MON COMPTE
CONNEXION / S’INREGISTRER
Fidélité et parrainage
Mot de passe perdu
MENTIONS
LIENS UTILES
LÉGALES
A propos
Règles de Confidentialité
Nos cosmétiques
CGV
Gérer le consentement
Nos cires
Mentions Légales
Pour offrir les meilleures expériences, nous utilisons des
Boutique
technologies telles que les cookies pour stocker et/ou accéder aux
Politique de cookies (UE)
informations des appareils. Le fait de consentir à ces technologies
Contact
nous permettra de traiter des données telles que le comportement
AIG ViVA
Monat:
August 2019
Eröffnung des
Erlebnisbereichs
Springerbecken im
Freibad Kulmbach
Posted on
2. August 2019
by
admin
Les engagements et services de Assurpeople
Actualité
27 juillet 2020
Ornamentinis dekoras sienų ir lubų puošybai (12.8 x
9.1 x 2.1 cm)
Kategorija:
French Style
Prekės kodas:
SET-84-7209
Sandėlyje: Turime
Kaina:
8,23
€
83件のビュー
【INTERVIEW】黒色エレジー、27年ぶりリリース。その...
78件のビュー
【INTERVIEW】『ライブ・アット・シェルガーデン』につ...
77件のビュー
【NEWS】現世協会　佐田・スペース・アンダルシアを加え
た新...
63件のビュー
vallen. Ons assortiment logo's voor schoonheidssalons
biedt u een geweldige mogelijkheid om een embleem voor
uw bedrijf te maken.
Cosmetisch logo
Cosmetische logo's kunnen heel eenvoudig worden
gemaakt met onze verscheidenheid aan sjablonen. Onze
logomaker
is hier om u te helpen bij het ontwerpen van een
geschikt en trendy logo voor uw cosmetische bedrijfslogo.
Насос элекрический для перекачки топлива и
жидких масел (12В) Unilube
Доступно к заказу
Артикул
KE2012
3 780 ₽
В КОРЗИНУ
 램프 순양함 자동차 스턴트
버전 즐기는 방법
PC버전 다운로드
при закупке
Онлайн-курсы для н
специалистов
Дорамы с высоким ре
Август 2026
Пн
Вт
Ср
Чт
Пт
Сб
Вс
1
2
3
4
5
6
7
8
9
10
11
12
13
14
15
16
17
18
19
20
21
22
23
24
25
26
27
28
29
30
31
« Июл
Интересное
-------------------------
» Problem details:
Reproduce the text of every entry above line for line, keeping each line's wording, spelling, and order unchanged.

» Task answer:
MON COMPTE
CONNEXION / S’INREGISTRER
Fidélité et parrainage
Mot de passe perdu
MENTIONS
LIENS UTILES
LÉGALES
A propos
Règles de Confidentialité
Nos cosmétiques
CGV
Gérer le consentement
Nos cires
Mentions Légales
Pour offrir les meilleures expériences, nous utilisons des
Boutique
technologies telles que les cookies pour stocker et/ou accéder aux
Politique de cookies (UE)
informations des appareils. Le fait de consentir à ces technologies
Contact
nous permettra de traiter des données telles que le comportement
AIG ViVA
Monat:
August 2019
Eröffnung des
Erlebnisbereichs
Springerbecken im
Freibad Kulmbach
Posted on
2. August 2019
by
admin
Les engagements et services de Assurpeople
Actualité
27 juillet 2020
Ornamentinis dekoras sienų ir lubų puošybai (12.8 x
9.1 x 2.1 cm)
Kategorija:
French Style
Prekės kodas:
SET-84-7209
Sandėlyje: Turime
Kaina:
8,23
€
83件のビュー
【INTERVIEW】黒色エレジー、27年ぶりリリース。その...
78件のビュー
【INTERVIEW】『ライブ・アット・シェルガーデン』につ...
77件のビュー
【NEWS】現世協会　佐田・スペース・アンダルシアを加え
た新...
63件のビュー
vallen. Ons assortiment logo's voor schoonheidssalons
biedt u een geweldige mogelijkheid om een embleem voor
uw bedrijf te maken.
Cosmetisch logo
Cosmetische logo's kunnen heel eenvoudig worden
gemaakt met onze verscheidenheid aan sjablonen. Onze
logomaker
is hier om u te helpen bij het ontwerpen van een
geschikt en trendy logo voor uw cosmetische bedrijfslogo.
Насос элекрический для перекачки топлива и
жидких масел (12В) Unilube
Доступно к заказу
Артикул
KE2012
3 780 ₽
В КОРЗИНУ
 램프 순양함 자동차 스턴트
버전 즐기는 방법
PC버전 다운로드
при закупке
Онлайн-курсы для н
специалистов
Дорамы с высоким ре
Август 2026
Пн
Вт
Ср
Чт
Пт
Сб
Вс
1
2
3
4
5
6
7
8
9
10
11
12
13
14
15
16
17
18
19
20
21
22
23
24
25
26
27
28
29
30
31
« Июл
Интересное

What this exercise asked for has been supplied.